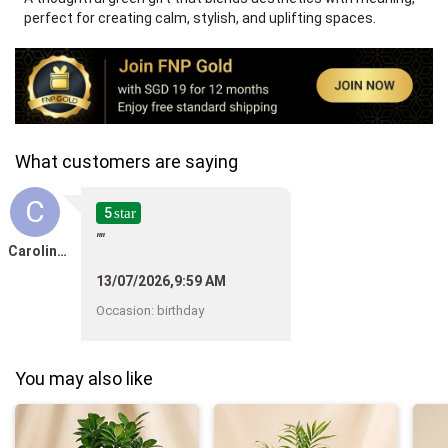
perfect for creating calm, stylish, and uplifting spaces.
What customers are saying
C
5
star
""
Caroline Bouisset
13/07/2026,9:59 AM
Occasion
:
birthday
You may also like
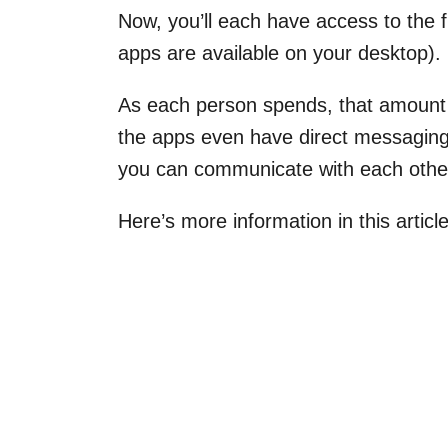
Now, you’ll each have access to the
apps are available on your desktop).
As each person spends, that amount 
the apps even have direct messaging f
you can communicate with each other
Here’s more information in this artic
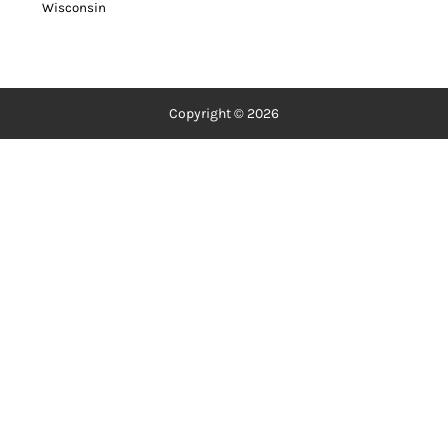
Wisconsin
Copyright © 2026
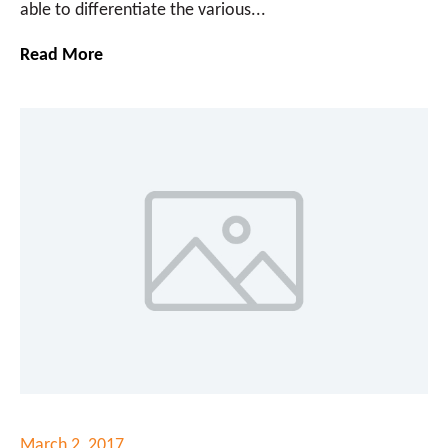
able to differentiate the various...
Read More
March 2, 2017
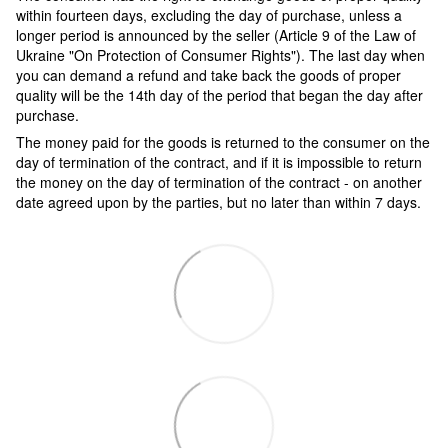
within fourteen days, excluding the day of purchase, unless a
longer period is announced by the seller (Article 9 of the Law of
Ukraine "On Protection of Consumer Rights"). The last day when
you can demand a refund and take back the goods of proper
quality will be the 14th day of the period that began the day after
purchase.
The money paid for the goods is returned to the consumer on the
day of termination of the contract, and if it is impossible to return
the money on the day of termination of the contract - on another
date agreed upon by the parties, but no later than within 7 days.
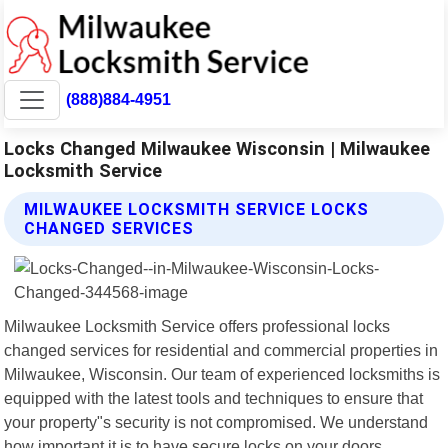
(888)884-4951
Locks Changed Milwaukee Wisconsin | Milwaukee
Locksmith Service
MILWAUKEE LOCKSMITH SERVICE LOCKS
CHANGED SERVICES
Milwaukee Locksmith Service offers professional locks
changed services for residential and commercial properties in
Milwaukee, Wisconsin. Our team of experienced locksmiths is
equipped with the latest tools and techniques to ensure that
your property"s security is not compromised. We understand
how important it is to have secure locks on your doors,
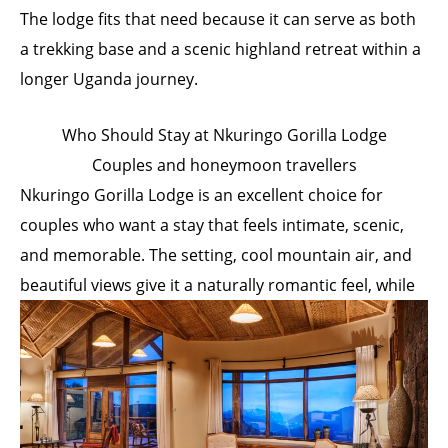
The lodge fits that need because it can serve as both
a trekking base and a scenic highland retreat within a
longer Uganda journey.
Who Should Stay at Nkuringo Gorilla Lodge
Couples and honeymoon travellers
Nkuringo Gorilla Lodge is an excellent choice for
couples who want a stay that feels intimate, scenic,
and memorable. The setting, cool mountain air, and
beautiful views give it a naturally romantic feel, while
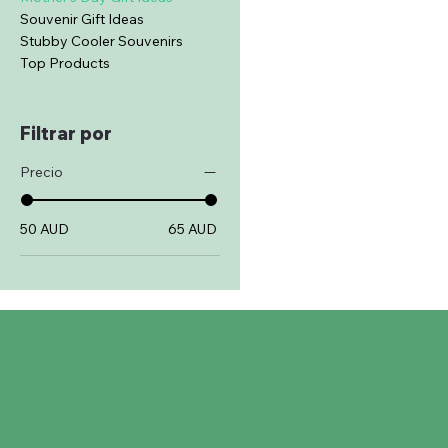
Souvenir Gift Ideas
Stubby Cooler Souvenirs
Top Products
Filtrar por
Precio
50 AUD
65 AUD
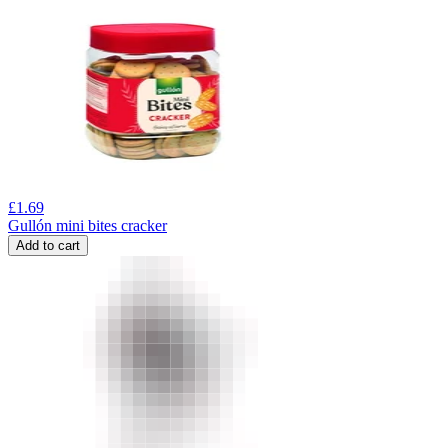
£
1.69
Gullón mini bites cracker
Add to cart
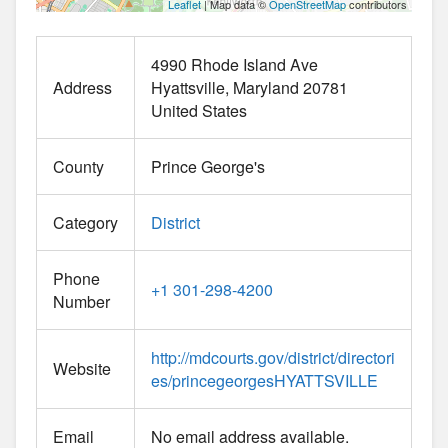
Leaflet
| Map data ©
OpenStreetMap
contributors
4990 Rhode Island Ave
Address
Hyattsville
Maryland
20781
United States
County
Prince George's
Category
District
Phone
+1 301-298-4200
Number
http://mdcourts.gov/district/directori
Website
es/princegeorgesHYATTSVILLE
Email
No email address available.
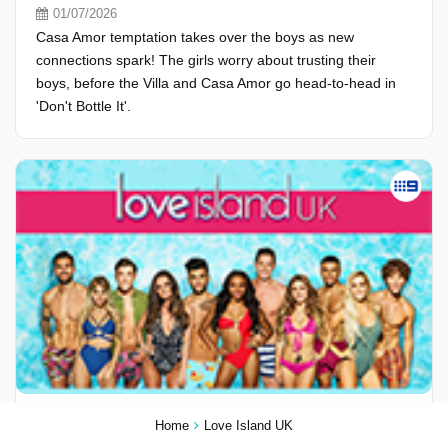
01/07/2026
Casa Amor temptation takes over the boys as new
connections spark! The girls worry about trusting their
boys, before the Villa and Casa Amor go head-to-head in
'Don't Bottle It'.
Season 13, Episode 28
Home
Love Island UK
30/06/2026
++++++++++
## ASSIGNED TASK
Count the lines of the listing above that contain the word "Gorilla", and give only the total.

## OUTPUT OF THE EXERCISE
2